BLOCO DE TEXTO:
+++++

Você já contou quantos sapatos tem guardados — e que estão há meses isolados nas prateleiras? Já contabilizou quantos vestidos estão enfileirados no guarda-roupa? Faz tempo que falamos sobre os excessos de consumo e como eles impactam o meio ambiente. Quem nunca se pegou tirando do cabide, aleatoriamente, uma roupa ainda com etiqueta?! A quarentena mexeu com muita gente — arriscaria a dizer com todos. E para quem trabalha com moda, como eu, além de refletirmos sobre nosso mercado, passamos a questionar nosso próprio closet; ao menos comigo, foi assim.
Em julho, precisei me mudar de apartamento. Ao deparar com as caixas e mais caixas necessárias para transportar minhas roupas, percebi que eu mesma fora vítima do consumismo desenfreado nesses 12 anos em que trabalhei como gestora de grandes marcas do Rio. Eram dezenas de peças que usei uma vez, inúmeras que estavam com etiqueta e tantas outras que usei um bocado por apenas uma estação e depois, com a chegada de outros looks novos, deixei de lado. Tudo novo, tão bonito! Foi quando me perguntei: por que eu me esqueci das minhas roupas? Por que não compartilhar as peças que amei tanto na hora de comprar e depois ficaram de lado?

+++++

(Registros armazenados)
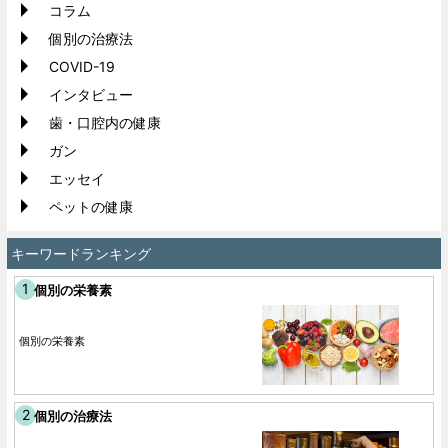
コラム
個別の治療法
COVID-19
インタビュー
歯・口腔内の健康
ガン
エッセイ
ペットの健康
キーワードランキング
個別の栄養素
個別の栄養素
個別の治療法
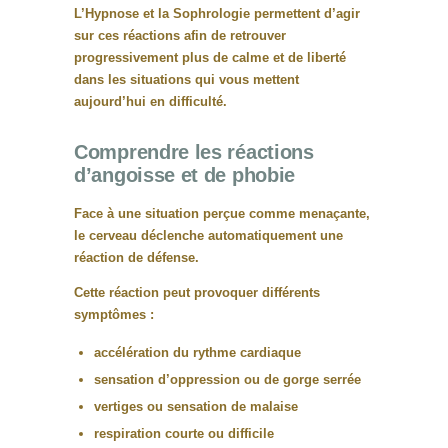
L’
Hypnose et la Sophrologie
permettent d’agir
sur ces réactions afin de retrouver
progressivement plus de calme et de liberté
dans les situations qui vous mettent
aujourd’hui en difficulté.
Comprendre les réactions
d’angoisse et de phobie
Face à une situation perçue comme menaçante,
le cerveau déclenche automatiquement une
réaction de défense.
Cette réaction peut provoquer différents
symptômes :
accélération du rythme cardiaque
sensation d’oppression ou de gorge serrée
vertiges ou sensation de malaise
respiration courte ou difficile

+++++

CONJUNTO DE TAREFAS:
1: Responda, com base no texto sobre o excesso de roupas:
(a) Em que mês ocorreu a mudança de apartamento?
(b) Por quantos anos quem narra trabalhou como gestora de grandes marcas do Rio?
(c) Que acontecimento, segundo o texto, mexeu com muita gente?
2: Edite o texto sobre o excesso de roupas, reproduzindo tudo o que vai de "Em julho, precisei" até "ficaram de lado?" e trocando "apartamento" por "casa".
Os dados apresentados não são necessários para resolver as atividades.

RESPOSTAS POR TAREFA:
1:
(a) Em julho.
(b) Por 12 anos.
(c) A quarentena.

2:
Em julho, precisei me mudar de casa. Ao deparar com as caixas e mais caixas necessárias para transportar minhas roupas, percebi que eu mesma fora vítima do consumismo desenfreado nesses 12 anos em que trabalhei como gestora de grandes marcas do Rio. Eram dezenas de peças que usei uma vez, inúmeras que estavam com etiqueta e tantas outras que usei um bocado por apenas uma estação e depois, com a chegada de outros looks novos, deixei de lado. Tudo novo, tão bonito! Foi quando me perguntei: por que eu me esqueci das minhas roupas? Por que não compartilhar as peças que amei tanto na hora de comprar e depois ficaram de lado?